> **PROBLEM DESCRIPTION**
Given the records below, would you repeat exactly the lines that begin at the one containing "index mcp: (543, 350)" and end at the one containing "index dip: (445, 747)", inclusive?

*** Opening SUPPLIED INFORMATION ***

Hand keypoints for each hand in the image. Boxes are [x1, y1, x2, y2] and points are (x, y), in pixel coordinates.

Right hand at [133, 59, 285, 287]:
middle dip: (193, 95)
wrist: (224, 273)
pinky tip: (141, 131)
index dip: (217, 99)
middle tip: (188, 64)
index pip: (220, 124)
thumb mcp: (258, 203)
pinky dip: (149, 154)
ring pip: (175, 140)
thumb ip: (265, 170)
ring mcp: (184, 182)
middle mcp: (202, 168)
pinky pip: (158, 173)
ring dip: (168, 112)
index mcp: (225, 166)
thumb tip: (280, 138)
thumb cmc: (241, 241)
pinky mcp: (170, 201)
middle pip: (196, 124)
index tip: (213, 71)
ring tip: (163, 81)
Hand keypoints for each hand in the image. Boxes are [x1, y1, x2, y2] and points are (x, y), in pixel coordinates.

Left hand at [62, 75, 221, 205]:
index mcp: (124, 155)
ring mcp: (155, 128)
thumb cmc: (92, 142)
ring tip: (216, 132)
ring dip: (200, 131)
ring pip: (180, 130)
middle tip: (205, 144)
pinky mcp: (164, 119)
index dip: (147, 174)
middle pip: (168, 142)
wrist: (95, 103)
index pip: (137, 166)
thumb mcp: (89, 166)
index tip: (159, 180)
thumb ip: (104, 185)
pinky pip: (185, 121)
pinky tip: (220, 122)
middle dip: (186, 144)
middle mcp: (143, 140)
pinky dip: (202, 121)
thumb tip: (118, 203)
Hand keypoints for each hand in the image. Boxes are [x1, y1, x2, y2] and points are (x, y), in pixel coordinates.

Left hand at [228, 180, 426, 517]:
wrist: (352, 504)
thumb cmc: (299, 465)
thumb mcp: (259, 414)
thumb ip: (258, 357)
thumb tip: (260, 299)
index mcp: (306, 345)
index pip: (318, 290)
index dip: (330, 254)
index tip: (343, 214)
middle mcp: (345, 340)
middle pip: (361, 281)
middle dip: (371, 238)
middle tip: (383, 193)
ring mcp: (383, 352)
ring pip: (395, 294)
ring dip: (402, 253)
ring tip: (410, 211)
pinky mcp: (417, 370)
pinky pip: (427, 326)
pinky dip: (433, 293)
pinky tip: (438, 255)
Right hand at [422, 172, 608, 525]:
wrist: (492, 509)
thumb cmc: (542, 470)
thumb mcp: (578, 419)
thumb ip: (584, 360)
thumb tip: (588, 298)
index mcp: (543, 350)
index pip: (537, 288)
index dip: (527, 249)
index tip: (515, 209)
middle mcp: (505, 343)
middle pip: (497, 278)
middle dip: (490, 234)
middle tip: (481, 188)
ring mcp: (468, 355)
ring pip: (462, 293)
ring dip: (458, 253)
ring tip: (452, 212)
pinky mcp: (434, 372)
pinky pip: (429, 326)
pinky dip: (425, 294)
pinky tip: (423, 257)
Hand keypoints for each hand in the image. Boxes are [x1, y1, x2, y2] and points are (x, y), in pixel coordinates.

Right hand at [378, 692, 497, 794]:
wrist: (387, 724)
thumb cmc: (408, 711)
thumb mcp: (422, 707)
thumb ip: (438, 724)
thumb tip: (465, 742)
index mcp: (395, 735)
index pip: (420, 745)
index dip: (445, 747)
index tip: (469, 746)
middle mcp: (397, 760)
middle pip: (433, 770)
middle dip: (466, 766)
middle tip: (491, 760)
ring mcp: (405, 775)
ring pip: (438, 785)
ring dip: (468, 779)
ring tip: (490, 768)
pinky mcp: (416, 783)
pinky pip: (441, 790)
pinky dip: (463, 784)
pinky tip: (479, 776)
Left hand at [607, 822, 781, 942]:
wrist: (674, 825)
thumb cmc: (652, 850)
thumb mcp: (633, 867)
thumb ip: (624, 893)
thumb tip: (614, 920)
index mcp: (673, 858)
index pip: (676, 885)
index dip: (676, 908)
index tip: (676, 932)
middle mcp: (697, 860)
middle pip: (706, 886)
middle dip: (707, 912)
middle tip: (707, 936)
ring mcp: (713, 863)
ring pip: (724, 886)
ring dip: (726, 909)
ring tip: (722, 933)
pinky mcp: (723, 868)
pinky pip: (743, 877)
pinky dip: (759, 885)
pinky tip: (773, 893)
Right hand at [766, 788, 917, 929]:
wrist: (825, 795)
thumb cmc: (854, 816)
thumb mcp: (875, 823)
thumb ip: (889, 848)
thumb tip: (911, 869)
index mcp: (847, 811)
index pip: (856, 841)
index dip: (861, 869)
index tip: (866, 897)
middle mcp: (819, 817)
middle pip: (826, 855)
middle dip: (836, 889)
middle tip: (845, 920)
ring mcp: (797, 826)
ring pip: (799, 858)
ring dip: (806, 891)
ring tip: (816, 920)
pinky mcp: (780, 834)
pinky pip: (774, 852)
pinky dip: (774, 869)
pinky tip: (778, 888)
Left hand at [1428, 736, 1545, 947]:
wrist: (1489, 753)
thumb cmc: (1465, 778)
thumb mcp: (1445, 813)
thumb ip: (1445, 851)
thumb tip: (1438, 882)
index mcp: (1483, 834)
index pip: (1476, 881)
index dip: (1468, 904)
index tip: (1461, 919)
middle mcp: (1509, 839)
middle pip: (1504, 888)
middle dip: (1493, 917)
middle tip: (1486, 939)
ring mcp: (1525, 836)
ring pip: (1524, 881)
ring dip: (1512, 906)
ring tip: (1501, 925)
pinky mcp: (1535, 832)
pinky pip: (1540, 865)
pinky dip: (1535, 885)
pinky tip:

*** Closing SUPPLIED INFORMATION ***

> **WRITTEN RESPONSE**
index mcp: (543, 350)
index pip: (537, 288)
index dip: (527, 249)
index tip: (515, 209)
middle mcp: (505, 343)
middle pip: (497, 278)
middle dip: (490, 234)
middle tip: (481, 188)
ring mcp: (468, 355)
ring pip: (462, 293)
ring dip: (458, 253)
ring tip: (452, 212)
pinky mcp: (434, 372)
pinky pip: (429, 326)
pinky dip: (425, 294)
pinky tip: (423, 257)
Hand keypoints for each hand in the image. Boxes are [x1, y1, x2, y2] and points are (x, y), in pixel coordinates.

Right hand at [378, 692, 497, 794]:
wrist: (387, 724)
thumb cmc: (408, 711)
thumb mcp: (422, 707)
thumb ip: (438, 724)
thumb tip: (465, 742)
index mcp: (395, 735)
index pip: (420, 745)
index dip: (445, 747)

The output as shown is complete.